From: Robert Hancock <hancockr@shaw.ca>
Cc: Bernd Schubert <bs@q-leap.de>, Tejun Heo <tj@kernel.org>,
Alan Cox <alan@lxorguk.ukuu.org.uk>,
Justin Piszcz <jpiszcz@lucidpixels.com>,
debian-user@lists.debian.org, linux-raid@vger.kernel.org,
linux-ide@vger.kernel.org
Subject: Re: Corrupt data - RAID sata_sil 3114 chip
Date: Sat, 10 Jan 2009 18:43:00 -0600 [thread overview]
Message-ID: <49694094.60501@shaw.ca> (raw)
In-Reply-To: <49693E08.3050209@shaw.ca>
Robert Hancock wrote:
> Bernd Schubert wrote:
>>>> I think it's something related to setting up the PCI side of things.
>>>> There have been hints that incorrect CLS setting was the culprit and I
>>>> tried thte combinations but without any success and unfortunately the
>>>> problem wasn't reproducible with the hardware I have here. :-(
>>> As far as the cache line size register, the only thing the documentation
>>> says it controls _directly_ is "With the SiI3114 as a master, initiating
>>> a read transaction, it issues PCI command Read Multiple in place, when
>>> empty space in its FIFO is larger than the value programmed in this
>>> register."
>>>
>>> The interesting thing is the commit (log below) that added code to the
>>> driver to check the PCI cache line size register and set up the FIFO
>>> thresholds:
>>>
>>> 2005/03/24 23:32:42-05:00 Carlos.Pardo
>>> [PATCH] sata_sil: Fix FIFO PCI Bus Arbitration
>>>
>>> This patch set default values for the FIFO PCI Bus Arbitration to
>>> avoid data corruption. The root cause is due to our PCI bus master
>>> handling mismatch with the chipset PCI bridge during DMA xfer (write
>>> data to the device). The patch is to setup the DMA fifo threshold so
>>> that there is no chance for the DMA engine to change protocol. We
>>> have
>>> seen this problem only on one motherboard.
>>>
>>> Signed-off-by: Silicon Image Corporation <cpardo@siliconimage.com>
>>> Signed-off-by: Jeff Garzik <jgarzik@pobox.com>
>>> 4
>>> What the code's doing is setting the FIFO thresholds, used to assign
>>> priority when requesting a PCI bus read or write operation, based on the
>>> cache line size somehow. It seems to be trusting that the chip's cache
>>> line size register has been set properly by the BIOS. The kernel should
>>> know what the cache line size is but AFAIK normally only sets it when
>>> the driver requests MWI. This chip doesn't support MWI, but it looks
>>> like pci_set_mwi would fix up the CLS register as a side effect..

**Given entries:**

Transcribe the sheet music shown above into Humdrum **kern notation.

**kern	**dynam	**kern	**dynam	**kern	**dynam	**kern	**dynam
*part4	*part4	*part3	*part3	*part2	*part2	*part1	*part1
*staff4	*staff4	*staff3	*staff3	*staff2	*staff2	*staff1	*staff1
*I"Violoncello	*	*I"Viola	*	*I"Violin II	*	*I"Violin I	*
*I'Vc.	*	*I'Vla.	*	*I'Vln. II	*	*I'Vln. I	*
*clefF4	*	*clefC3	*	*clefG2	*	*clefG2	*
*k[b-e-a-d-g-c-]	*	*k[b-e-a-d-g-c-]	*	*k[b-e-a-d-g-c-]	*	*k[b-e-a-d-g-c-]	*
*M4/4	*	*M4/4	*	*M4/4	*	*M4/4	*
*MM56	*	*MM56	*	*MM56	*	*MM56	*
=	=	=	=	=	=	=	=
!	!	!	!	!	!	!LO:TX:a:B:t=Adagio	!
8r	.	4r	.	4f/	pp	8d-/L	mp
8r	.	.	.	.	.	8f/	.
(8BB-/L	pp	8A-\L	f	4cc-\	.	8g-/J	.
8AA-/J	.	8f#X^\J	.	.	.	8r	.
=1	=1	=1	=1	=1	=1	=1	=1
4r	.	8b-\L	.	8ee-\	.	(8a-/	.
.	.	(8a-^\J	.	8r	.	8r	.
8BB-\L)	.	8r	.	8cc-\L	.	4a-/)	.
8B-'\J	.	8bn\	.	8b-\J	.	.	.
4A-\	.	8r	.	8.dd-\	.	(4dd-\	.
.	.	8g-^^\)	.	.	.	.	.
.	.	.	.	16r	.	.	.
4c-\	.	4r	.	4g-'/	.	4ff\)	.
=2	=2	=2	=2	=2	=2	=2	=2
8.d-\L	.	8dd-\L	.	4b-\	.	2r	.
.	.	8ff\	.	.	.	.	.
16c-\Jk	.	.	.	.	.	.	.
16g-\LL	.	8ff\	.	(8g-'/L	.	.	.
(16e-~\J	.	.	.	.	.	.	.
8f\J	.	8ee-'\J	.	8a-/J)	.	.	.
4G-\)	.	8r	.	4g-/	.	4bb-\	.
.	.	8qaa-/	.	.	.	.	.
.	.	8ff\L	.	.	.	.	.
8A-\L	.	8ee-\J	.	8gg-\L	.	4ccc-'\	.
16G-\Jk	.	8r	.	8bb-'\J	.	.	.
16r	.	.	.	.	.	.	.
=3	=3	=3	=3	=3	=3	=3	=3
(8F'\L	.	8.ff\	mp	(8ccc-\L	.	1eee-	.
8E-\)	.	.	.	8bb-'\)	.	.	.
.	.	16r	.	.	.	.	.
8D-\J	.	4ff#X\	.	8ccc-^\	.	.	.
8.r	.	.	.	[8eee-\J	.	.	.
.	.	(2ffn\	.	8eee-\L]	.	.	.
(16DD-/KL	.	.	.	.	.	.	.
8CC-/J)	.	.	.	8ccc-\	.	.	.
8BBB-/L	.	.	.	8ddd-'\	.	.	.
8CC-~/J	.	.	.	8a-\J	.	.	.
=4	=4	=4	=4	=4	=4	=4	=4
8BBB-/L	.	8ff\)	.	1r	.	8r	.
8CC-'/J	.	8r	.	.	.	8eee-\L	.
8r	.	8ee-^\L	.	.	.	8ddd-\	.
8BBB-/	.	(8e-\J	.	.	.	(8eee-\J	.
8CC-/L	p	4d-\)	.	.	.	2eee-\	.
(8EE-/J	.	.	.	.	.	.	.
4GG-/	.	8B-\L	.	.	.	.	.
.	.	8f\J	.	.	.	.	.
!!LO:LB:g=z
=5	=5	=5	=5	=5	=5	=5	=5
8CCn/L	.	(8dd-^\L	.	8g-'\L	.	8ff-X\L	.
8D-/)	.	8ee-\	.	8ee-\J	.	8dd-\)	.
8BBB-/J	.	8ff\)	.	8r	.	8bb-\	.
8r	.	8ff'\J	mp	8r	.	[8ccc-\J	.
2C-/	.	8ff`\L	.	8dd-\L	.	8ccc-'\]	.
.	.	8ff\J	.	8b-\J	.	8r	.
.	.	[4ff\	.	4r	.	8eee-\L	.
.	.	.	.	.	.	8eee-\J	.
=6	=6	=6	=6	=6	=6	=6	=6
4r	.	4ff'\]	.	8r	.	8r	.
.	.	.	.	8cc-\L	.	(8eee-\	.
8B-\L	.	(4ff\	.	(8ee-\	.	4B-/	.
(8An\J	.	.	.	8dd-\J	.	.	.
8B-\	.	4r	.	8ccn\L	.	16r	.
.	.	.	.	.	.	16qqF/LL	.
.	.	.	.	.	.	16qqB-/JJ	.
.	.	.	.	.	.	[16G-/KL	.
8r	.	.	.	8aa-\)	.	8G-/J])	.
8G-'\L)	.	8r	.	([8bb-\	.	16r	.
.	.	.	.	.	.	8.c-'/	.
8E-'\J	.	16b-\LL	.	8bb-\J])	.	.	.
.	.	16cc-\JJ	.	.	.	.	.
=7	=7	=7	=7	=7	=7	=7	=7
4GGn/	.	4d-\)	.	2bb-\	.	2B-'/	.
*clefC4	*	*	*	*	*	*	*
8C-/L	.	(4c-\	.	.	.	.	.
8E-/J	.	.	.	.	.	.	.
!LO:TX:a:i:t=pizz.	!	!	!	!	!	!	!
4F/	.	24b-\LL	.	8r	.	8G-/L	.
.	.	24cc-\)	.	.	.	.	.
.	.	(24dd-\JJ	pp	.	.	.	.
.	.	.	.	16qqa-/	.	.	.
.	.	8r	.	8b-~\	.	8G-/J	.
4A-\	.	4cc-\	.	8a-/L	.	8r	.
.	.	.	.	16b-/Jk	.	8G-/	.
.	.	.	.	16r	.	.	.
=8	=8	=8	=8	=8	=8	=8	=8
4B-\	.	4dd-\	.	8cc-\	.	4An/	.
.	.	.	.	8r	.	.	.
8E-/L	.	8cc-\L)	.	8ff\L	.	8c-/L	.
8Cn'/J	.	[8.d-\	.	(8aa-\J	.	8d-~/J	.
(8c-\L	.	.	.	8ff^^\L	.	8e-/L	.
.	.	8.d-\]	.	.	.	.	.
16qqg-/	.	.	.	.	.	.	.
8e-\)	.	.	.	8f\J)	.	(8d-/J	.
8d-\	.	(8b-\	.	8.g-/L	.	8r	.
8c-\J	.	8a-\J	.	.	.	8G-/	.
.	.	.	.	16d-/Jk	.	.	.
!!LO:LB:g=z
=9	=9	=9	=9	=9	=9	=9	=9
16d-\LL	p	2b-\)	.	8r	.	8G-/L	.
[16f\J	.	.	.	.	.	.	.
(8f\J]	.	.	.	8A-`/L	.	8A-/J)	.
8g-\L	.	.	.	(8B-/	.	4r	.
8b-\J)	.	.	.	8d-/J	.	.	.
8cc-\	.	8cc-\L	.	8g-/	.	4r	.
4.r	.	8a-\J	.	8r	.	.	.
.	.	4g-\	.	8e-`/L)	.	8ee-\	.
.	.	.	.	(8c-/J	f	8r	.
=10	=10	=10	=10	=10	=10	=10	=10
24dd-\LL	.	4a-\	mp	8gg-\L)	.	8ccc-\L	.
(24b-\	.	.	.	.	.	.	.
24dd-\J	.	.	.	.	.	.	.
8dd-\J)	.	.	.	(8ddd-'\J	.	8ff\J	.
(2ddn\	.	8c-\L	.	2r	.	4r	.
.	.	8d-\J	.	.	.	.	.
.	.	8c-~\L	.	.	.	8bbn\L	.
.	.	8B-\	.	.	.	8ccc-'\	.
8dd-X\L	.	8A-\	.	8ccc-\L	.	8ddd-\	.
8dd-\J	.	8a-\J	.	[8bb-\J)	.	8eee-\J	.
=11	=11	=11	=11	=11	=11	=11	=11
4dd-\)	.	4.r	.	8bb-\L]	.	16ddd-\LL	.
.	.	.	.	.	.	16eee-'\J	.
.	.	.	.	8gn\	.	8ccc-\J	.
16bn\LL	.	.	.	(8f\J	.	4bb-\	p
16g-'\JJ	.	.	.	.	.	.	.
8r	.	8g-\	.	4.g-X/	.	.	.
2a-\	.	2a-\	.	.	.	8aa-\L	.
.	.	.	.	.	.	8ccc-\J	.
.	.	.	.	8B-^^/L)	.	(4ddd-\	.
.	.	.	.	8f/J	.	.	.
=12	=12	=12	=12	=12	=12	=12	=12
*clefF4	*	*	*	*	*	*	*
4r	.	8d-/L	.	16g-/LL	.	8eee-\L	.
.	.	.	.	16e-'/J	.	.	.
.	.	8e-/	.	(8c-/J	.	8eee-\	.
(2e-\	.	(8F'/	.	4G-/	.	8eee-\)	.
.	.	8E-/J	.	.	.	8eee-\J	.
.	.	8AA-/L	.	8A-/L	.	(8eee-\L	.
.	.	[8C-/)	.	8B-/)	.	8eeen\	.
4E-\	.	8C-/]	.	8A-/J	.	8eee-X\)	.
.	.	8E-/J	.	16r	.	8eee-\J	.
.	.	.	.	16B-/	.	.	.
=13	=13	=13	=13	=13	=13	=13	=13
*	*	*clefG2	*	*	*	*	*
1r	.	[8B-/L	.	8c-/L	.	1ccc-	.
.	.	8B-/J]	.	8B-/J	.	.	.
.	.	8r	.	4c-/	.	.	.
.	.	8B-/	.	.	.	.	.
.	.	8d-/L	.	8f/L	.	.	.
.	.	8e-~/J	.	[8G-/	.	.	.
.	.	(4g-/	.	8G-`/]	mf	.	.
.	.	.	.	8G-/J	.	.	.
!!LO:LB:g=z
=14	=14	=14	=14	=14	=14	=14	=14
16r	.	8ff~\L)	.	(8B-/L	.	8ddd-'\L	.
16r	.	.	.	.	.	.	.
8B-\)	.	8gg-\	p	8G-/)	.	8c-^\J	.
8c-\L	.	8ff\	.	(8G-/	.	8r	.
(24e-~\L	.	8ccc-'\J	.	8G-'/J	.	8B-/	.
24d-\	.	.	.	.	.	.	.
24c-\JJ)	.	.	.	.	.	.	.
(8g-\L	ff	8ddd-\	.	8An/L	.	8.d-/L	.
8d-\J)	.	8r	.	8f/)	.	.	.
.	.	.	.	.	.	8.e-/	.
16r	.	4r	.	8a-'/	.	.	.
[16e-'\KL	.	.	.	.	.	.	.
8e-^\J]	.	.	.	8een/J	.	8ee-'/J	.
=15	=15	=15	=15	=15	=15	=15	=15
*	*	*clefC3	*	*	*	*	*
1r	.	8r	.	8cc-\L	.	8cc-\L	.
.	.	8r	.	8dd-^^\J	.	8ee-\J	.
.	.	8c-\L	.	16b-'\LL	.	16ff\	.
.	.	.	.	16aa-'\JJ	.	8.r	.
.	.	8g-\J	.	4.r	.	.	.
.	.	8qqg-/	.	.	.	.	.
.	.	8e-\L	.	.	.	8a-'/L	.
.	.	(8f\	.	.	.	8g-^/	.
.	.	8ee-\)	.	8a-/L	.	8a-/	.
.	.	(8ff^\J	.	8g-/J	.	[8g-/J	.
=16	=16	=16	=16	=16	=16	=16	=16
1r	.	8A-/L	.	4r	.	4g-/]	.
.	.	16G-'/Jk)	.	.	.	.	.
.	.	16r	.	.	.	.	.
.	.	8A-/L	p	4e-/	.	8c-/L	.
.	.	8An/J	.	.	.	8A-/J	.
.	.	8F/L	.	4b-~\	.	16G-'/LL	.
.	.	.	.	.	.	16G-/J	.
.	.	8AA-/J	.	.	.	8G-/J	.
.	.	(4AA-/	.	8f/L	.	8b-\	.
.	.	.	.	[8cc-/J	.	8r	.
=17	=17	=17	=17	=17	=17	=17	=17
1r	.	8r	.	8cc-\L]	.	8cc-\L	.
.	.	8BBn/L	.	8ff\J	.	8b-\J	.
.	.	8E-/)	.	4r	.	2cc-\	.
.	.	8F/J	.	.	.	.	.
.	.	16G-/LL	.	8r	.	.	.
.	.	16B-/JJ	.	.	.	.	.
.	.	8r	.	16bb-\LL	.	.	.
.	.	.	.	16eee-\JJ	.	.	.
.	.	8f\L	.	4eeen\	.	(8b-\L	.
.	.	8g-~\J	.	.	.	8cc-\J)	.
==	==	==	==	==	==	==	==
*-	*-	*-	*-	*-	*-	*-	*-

**Required task A:**
Retype the sata_sil 3114 post, starting at "In-Reply-To: <49693E08.3050209@shaw.ca>" and ending at "side of things.".
**Required task B:**
Summarize the sata_sil 3114 post in two sentences.
**Required task C:**
Proceed with the sata_sil 3114 post from the point where it stops.
The items are separate material, unrelated to the sata_sil 3114 post.

**Exercise output A:**
In-Reply-To: <49693E08.3050209@shaw.ca>
Robert Hancock wrote:
> Bernd Schubert wrote:
>>>> I think it's something related to setting up the PCI side of things.

**Exercise output B:**
The post cites the documentation's statement that the SiI3114's cache line size register directly controls when the chip, acting as a read master, issues Read Multiple based on empty FIFO space, and it points to a 2005 patch that set FIFO thresholds to avoid data corruption seen on one motherboard. The driver code bases those thresholds on the cache line size and trusts the BIOS to have set that register properly, since the kernel normally sets it only when a driver requests MWI, although pci_set_mwi appears to fix the register as a side effect.

**Exercise output C:**
>>>
>>>> Anyways, there was an interesting report that updating the BIOS on the
>>>> controller fixed the problem.
>>>>
>>>> http://bugzilla.kernel.org/show_bug.cgi?id=10480
>>>>
>>>> Taking "lspci -nnvvvxxx" output of before and after such BIOS update
>>>> will shed some light on what's really going on. Can you please try
>>>> that?
>>> Yes, that would be quite interesting.. the output even with the current
>>> BIOS would be useful to see if the BIOS set some stupid cache line size
>>> value..
>>
>> Unfortunately I can't update the bios/firmware of the Sil3114
>> directly, it is onboard and the firmware is included into the
>> mainboard bios. There is not the most recent bios version installed,
>> but when we initially had the problems, we first tried a bios update,
>> but it didn't help.
>
> Well if one is really adventurous one can sometimes use some BIOS image
> editing tools to install an updated flash image for such integrated
> chips into the main BIOS image. This is definitely for advanced users
> only though..
>
>>
>> As suggested by Robert, I'm presently trying to figure out the
>> corruption pattern. Actually our test tool easily provides these data.
>> Unfortunately, it so far didn't report anything, although the reiserfs
>> already got corrupted. Might be my colleague, who wrote that tool,
>> recently broke something (as it is the second time, it doesn't report
>> corruptions), in the past it did work reliably. Please give me a few
>> more days...
>>
>>
>> 03:05.0 Mass storage controller [0180]: Silicon Image, Inc. SiI 3114
>> [SATALink/SATARaid] Serial ATA Controller [1095:3114] (rev 02)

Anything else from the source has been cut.